Moreover, Father is both capable and willing to provide the necessary emotional, financial, and other obligations embodied in a parent’s right to care for a biological child.  Since Father demonstrates his desire to establish a relationship with Child and because keeping Father’s rights intact need not disrupt the quality of Child’s life, the record fails to demonstrate that it would be in Child’s best interest to terminate Father’s parental rights at this time.  Instead, based on the record, we find Father should have the opportunity to connect with Child in such manner deemed appropriate under the reasoned view of the family court. 

Next, Father contends the family court’s decision to terminate his parental rights violates his constitutional right to have a relationship with his biological child.  Because this issue was not raised to the family court, it is not preserved for our review.  Further, due to our disposition herein, we need not address this issue.  See Whiteside v. Cherokee County Sch. Dist. No. One, 311 S.C. 335, 340, 428 S.E.2d 886, 889 (1993) (finding the court need not address remaining issue when resolution of prior issue is dispositive).
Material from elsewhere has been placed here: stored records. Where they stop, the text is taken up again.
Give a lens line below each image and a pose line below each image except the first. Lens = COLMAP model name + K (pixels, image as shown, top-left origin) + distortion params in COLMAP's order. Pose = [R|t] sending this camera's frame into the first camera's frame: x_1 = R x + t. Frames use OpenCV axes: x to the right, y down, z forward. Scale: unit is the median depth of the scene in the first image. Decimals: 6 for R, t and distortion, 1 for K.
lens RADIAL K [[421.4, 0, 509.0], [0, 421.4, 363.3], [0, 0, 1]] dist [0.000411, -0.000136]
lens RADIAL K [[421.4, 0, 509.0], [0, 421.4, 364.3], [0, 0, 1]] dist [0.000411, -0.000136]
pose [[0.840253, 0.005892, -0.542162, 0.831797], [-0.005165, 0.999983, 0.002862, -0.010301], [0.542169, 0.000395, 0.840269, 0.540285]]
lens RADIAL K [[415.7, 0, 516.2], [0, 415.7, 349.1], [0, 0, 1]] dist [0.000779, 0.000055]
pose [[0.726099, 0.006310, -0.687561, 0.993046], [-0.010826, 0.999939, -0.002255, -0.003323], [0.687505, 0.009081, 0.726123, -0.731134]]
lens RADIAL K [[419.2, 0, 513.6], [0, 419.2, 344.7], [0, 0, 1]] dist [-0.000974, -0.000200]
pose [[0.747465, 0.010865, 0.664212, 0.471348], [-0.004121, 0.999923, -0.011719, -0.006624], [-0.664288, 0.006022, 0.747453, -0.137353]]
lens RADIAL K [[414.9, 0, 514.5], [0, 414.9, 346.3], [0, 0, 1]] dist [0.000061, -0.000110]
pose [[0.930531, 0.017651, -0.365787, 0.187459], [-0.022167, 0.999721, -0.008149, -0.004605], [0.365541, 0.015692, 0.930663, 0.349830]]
Father also argues the family court erred by ordering him to pay GAL fees of $1,635.50 and his own attorney's fees.  We disagree. 

Father fails to support his argument with authority; therefore, the argument is conclusory and is abandoned on appeal.  See Rule 208(b)(1)(D), SCACR.  Notwithstanding, we find the family court did not abuse its discretion and affirm the family court’s order regarding GAL and attorney's fees.


We find that termination of Father’s parental rights is premature at this juncture and is, therefore, not in Child’s best interest.  Accordingly, we remand this case to the family court to issue an order of visitation and to establish Father’s duty of support.  Additionally, we find the family court did not abuse its discretion in ordering Father to pay his own attorney's and GAL fees.   For the foregoing reasons, the order of the family court is


HEARN, C.J., and CURETON, A.J., concur.

[1] The man excluded from being Child’s biological father is now Mother’s fiancé.  Mother testified they began an exclusive relationship in December 2004 and became engaged in May 2005.   

[2] This conversation took place before the paternity test revealed Child's biological father.

[3] A paternity test conducted in March 2006 confirmed Father was Child’s biological father; however, the family court was not notified of this prior to the October 2006 TPR hearing. 

[4] Additionally, we note that one of the primary purposes of TPR is to immediately free the child for adoption.  S.C. Code Ann. § 20-7-1560 (Supp. 2007).  This is especially true in cases where a child is faced with abuse and neglect.  Following their engagement in May 2005, Mother and fiancé planned to be married in October of 2006.  This date was cancelled.  At oral argument, there was no evidence of record that the couple had subsequently married or set a new date.  Again, we consider this only for purposes of whether there exists some beneficial interest to Child to be part of some other stable family relationship.